> [Stored data]:
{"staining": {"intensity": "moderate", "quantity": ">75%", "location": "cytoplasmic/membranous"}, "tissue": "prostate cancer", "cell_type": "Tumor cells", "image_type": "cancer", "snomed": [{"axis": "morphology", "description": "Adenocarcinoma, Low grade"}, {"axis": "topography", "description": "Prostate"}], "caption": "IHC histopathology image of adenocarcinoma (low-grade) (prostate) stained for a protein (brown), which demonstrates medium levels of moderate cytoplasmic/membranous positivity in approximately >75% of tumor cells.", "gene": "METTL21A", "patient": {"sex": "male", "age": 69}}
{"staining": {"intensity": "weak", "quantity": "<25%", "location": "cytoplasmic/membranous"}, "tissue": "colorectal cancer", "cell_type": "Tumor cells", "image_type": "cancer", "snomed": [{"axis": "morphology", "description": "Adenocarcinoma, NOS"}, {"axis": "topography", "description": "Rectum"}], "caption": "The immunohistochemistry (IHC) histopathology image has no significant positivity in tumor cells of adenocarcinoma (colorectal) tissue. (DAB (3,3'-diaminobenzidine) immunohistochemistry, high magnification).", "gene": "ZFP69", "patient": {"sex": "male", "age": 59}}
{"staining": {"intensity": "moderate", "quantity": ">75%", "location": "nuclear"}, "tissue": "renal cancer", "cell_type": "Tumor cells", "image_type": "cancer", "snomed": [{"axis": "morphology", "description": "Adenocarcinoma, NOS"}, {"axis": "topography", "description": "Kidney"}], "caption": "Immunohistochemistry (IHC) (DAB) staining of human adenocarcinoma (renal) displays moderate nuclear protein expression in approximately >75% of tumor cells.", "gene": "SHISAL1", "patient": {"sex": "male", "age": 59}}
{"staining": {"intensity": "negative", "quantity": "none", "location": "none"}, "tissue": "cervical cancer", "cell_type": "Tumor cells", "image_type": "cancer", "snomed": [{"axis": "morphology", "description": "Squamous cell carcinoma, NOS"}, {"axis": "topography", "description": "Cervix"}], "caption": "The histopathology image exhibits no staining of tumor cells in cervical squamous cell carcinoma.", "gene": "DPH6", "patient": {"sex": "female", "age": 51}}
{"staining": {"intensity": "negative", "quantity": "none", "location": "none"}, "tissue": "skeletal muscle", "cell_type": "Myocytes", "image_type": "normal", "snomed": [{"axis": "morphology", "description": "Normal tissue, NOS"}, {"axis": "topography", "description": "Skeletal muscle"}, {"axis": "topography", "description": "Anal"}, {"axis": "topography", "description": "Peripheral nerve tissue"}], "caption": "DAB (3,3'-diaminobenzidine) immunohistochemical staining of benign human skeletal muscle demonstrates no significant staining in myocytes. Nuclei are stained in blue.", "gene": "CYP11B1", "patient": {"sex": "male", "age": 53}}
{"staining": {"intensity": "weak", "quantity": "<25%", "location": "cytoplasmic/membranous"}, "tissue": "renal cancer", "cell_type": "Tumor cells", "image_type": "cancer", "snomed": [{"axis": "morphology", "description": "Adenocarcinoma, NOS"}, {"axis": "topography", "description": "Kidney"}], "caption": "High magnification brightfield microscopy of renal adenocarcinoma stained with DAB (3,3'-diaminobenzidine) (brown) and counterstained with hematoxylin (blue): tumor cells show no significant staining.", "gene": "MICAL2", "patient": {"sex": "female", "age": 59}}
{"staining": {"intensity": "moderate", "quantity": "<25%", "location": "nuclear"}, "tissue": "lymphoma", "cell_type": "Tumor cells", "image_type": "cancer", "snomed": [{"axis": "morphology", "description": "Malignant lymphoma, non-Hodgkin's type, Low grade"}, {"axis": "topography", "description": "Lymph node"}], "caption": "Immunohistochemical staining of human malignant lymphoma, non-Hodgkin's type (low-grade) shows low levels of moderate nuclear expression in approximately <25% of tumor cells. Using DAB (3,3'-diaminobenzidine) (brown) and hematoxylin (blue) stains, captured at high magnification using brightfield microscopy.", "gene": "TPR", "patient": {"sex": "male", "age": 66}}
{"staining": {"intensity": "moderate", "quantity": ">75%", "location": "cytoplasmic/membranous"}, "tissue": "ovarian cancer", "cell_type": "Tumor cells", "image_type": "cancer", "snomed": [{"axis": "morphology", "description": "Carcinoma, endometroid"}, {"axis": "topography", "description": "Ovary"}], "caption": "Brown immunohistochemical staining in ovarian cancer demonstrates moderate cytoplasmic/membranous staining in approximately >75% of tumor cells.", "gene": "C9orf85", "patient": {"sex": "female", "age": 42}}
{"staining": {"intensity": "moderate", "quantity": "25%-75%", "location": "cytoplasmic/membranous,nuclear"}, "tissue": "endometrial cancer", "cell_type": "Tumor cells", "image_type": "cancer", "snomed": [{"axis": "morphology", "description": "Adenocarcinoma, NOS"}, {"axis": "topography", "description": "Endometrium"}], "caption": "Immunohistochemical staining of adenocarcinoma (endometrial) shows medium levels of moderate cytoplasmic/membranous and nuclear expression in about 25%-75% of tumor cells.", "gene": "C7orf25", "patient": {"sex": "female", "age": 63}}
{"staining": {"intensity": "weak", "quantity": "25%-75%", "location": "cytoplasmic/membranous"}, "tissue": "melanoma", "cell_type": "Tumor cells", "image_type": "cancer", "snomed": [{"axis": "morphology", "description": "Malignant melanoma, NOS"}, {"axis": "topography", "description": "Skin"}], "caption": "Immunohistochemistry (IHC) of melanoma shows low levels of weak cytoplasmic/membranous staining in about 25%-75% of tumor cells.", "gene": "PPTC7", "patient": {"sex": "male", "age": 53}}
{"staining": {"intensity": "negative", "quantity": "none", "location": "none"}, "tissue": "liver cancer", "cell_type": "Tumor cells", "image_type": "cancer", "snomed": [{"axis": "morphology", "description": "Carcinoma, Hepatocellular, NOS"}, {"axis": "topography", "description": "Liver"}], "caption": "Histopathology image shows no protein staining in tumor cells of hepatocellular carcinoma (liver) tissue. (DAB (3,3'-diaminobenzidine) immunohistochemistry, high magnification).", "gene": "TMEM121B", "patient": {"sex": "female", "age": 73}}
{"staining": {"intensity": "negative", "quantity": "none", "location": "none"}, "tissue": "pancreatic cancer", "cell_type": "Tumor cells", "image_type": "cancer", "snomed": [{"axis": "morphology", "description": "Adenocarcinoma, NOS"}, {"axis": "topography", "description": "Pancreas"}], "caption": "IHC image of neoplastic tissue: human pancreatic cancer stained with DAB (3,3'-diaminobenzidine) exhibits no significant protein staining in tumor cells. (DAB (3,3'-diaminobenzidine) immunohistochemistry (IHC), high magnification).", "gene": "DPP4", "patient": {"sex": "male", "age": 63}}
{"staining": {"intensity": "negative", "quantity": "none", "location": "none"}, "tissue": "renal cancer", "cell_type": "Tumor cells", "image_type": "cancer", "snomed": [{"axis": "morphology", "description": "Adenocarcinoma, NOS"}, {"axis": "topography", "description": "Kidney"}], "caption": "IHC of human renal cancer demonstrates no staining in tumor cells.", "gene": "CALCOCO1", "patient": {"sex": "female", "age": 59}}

> [Work instructions]:
Write out, without alteration, the line that contains "image shows no" and all subsequent lines down to the end of the data above.

> [Result]:
{"staining": {"intensity": "negative", "quantity": "none", "location": "none"}, "tissue": "liver cancer", "cell_type": "Tumor cells", "image_type": "cancer", "snomed": [{"axis": "morphology", "description": "Carcinoma, Hepatocellular, NOS"}, {"axis": "topography", "description": "Liver"}], "caption": "Histopathology image shows no protein staining in tumor cells of hepatocellular carcinoma (liver) tissue. (DAB (3,3'-diaminobenzidine) immunohistochemistry, high magnification).", "gene": "TMEM121B", "patient": {"sex": "female", "age": 73}}
{"staining": {"intensity": "negative", "quantity": "none", "location": "none"}, "tissue": "pancreatic cancer", "cell_type": "Tumor cells", "image_type": "cancer", "snomed": [{"axis": "morphology", "description": "Adenocarcinoma, NOS"}, {"axis": "topography", "description": "Pancreas"}], "caption": "IHC image of neoplastic tissue: human pancreatic cancer stained with DAB (3,3'-diaminobenzidine) exhibits no significant protein staining in tumor cells. (DAB (3,3'-diaminobenzidine) immunohistochemistry (IHC), high magnification).", "gene": "DPP4", "patient": {"sex": "male", "age": 63}}
{"staining": {"intensity": "negative", "quantity": "none", "location": "none"}, "tissue": "renal cancer", "cell_type": "Tumor cells", "image_type": "cancer", "snomed": [{"axis": "morphology", "description": "Adenocarcinoma, NOS"}, {"axis": "topography", "description": "Kidney"}], "caption": "IHC of human renal cancer demonstrates no staining in tumor cells.", "gene": "CALCOCO1", "patient": {"sex": "female", "age": 59}}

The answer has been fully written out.